本文抜粋:
________________________

お経って分かりづらいと感じる人は多いと思います。
チンプンカンプンで訳がわからないから”ありがたい”と仰る方も居られるのですが、やはり、どういう内容が書いてあるかを概略でも知っておくことは大切なことだと思います。
曹洞宗のお経は、他の宗派に比べて、『修証義』『遺経』『参同契』『宝鏡三昧』など現代語訳にして読まれるものが多くあります。
それでも、例えば般若心経などは基本の経典である反面、漢文読みをしますから意味が取りづらいですね。
最近は、「超訳」と称して、お経をぐっと身近にしているものも見られるようになりました。
訳によって、表現は様々ですが、自分に一番「しっくり」来る訳を選んでもよいかもしれません。
般若心経「超訳」の事例を2つ挙げてみました。

________________________

掲載資料:
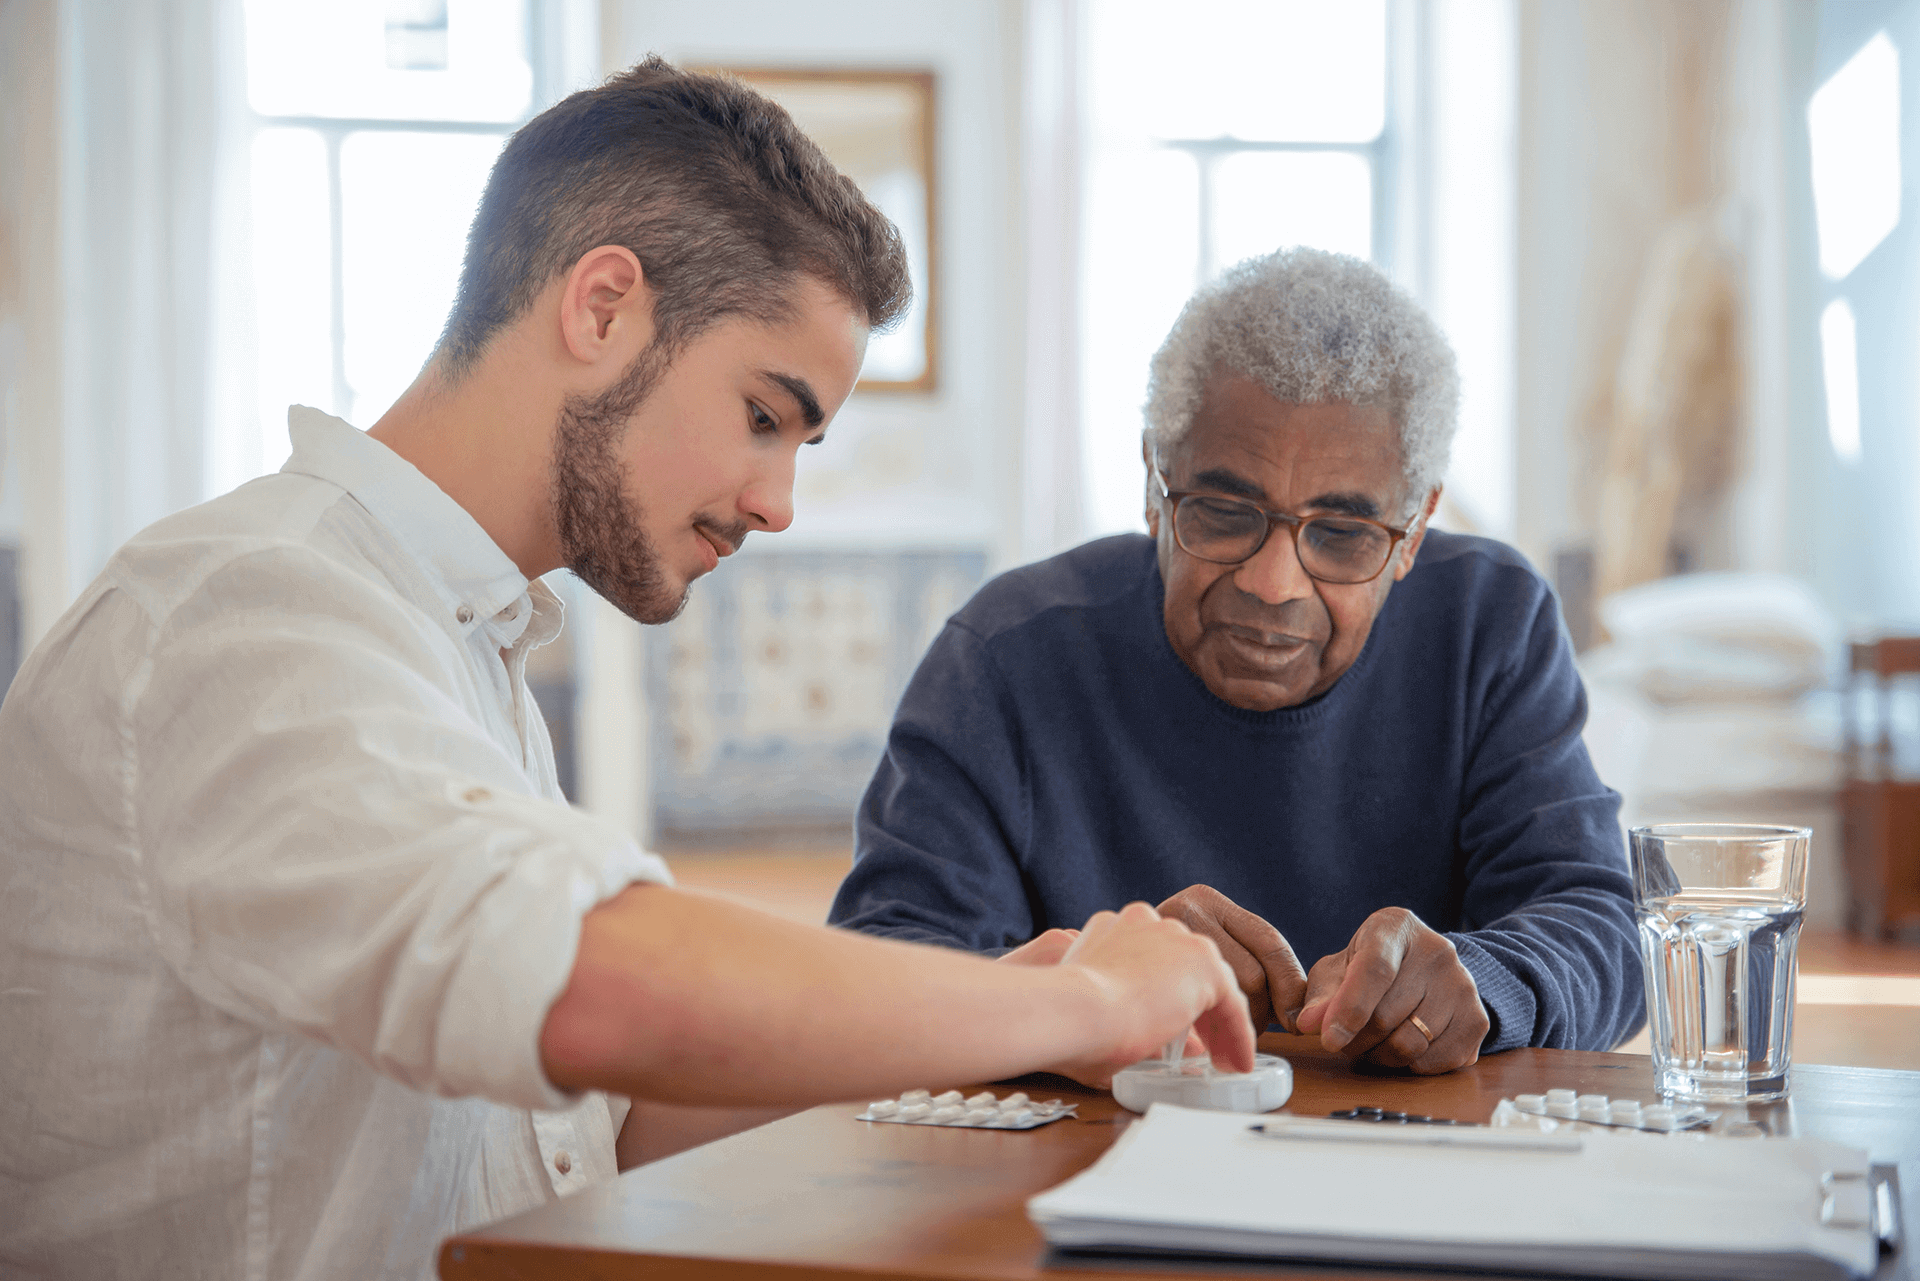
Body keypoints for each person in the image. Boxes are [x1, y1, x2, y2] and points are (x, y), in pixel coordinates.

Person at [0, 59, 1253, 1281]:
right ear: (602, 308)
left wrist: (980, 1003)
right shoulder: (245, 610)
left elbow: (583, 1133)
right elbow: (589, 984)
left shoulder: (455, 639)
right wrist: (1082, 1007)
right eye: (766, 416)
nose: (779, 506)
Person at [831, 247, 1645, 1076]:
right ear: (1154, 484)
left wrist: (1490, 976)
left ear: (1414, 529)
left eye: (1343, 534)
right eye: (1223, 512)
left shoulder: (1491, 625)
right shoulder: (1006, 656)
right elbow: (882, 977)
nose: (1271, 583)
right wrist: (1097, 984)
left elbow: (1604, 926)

________________________

作業指示:
1. 本文抜粋によると、般若心経の意味が取りづらいのはなぜか。一〜三文で説明せよ。
2. 本文抜粋の「お経って分かりづらいと感じる人は多いと思います。」から「般若心経「超訳」の事例を2つ挙げてみました。」までを、「般若心経」を「法華経」に差し替えて書き直せ。

解答:
1. 般若心経は漢文読みをするため、意味が取りづらいとされている。

2.
お経って分かりづらいと感じる人は多いと思います。
チンプンカンプンで訳がわからないから”ありがたい”と仰る方も居られるのですが、やはり、どういう内容が書いてあるかを概略でも知っておくことは大切なことだと思います。
曹洞宗のお経は、他の宗派に比べて、『修証義』『遺経』『参同契』『宝鏡三昧』など現代語訳にして読まれるものが多くあります。
それでも、例えば法華経などは基本の経典である反面、漢文読みをしますから意味が取りづらいですね。
最近は、「超訳」と称して、お経をぐっと身近にしているものも見られるようになりました。
訳によって、表現は様々ですが、自分に一番「しっくり」来る訳を選んでもよいかもしれません。
法華経「超訳」の事例を2つ挙げてみました。